Abu Dhabi is one of the safest places to travel for just about anyone, from solo female travelers to families and couples. However, there are things to note if you're a female -- you need to wear clothing that covers your shoulders and your legs (from the knees) when you're out in public. Although you're still able to walk around comfortably if you don't, its respectful to dress appropriately, according to local customs, in shopping malls, hotels, resorts and in the city. You do, though, need to make sure you're fully covered at the Sheik Zayed Mosque -- as they won't let you in otherwise. If you're dining out or going to beach clubs or nightclubs, it's recommended to cover your shoulders to and from the venue. To make sure you're always prepared, keep a pashmina or a sweater with you at all times. It's a good idea to keep a shawl with you at all times, as it can be cold in many air-conditioned venues. It's also important to note that PDA (or public displays of affection) are not welcomed or permitted in Abu Dhabi.
On Foot: Abu Dhabi is not a walkable city and it's designed for driving. With most attractions away from the city center (like Yas Island and the Sheikh Zayed Grand Mosque), it's impossible to get around without a car hire, taxi or a Big Bus ticket. However, if you're downtown, you can walk to explore the towering skyscrapers and shops that are clustered in the center.
By Bus: Always parked outside of the Zayed cruise terminal is the Big Bus, an international brand that is known the world over for transporting passengers around cities. The price is reasonable and will take you to and from some of Abu Dhabi's most popular landmarks, like the Sheikh Zayed Mosque, through Yas Island or around the downtown area. It's a little touristy, but riding on the upper level will give you epic views of the city as you drive around (make sure you bring your camera!) Plus, you can choose from two routes -- the city route or the one that takes you around Yas Island.
By Taxi: Taxis tend to be inexpensive and you can find them almost everywhere in Abu Dhabi, especially around the major landmarks. If you don't have time to wait on the Big Bus, taxis are often waiting outside of the port to take you to and from the city's biggest landmarks. With vast distances between some landmarks, be wary of costs escalating, though, and always get into a cab with a clear approximation of how much the ride will cost you. Also, only get into registered taxis (you'll see their license, photo and a number to call on the back of their seats).

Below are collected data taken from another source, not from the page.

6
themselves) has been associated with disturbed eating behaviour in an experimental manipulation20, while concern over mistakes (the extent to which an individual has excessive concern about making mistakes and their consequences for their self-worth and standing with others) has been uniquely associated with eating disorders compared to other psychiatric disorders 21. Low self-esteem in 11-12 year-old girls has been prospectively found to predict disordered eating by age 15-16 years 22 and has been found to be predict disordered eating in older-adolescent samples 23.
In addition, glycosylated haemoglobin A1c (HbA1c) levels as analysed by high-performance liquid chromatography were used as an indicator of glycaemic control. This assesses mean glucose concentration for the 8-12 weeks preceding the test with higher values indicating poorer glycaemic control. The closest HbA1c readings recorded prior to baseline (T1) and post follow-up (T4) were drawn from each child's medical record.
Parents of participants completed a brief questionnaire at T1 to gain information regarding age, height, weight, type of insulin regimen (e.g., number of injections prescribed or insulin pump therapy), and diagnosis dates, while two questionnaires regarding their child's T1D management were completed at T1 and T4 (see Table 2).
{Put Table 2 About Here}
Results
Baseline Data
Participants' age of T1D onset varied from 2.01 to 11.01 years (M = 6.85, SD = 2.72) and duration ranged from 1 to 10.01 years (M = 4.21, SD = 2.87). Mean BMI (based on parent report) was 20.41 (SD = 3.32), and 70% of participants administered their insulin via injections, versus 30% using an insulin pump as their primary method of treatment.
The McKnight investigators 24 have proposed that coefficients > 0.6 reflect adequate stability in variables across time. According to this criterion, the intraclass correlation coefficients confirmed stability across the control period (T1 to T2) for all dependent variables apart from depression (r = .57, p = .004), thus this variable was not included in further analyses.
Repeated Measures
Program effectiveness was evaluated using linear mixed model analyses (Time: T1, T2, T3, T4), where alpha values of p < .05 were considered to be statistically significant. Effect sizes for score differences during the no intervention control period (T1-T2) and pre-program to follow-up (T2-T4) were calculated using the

Currency & Best Way to Get Money?
Abu Dhabi and Dubai use the same currency -- the dirham. Whether in the terminal or around town, there are ample banks and ATMs that can exchange foreign currency into dirhams, or can dispense the local currency. For up-to-date currency exchange rates, check www.xe.com.
Like all of the Middle East, the primary language of Abu Dhabi is Arabic. However, because the city is so multicultural and has a huge expat community, nearly everyone -- from taxi drivers to restaurant owners to shop purveyors ---speaks at least basic English. In addition, almost every single tour operator will provide English speakers with an English guide.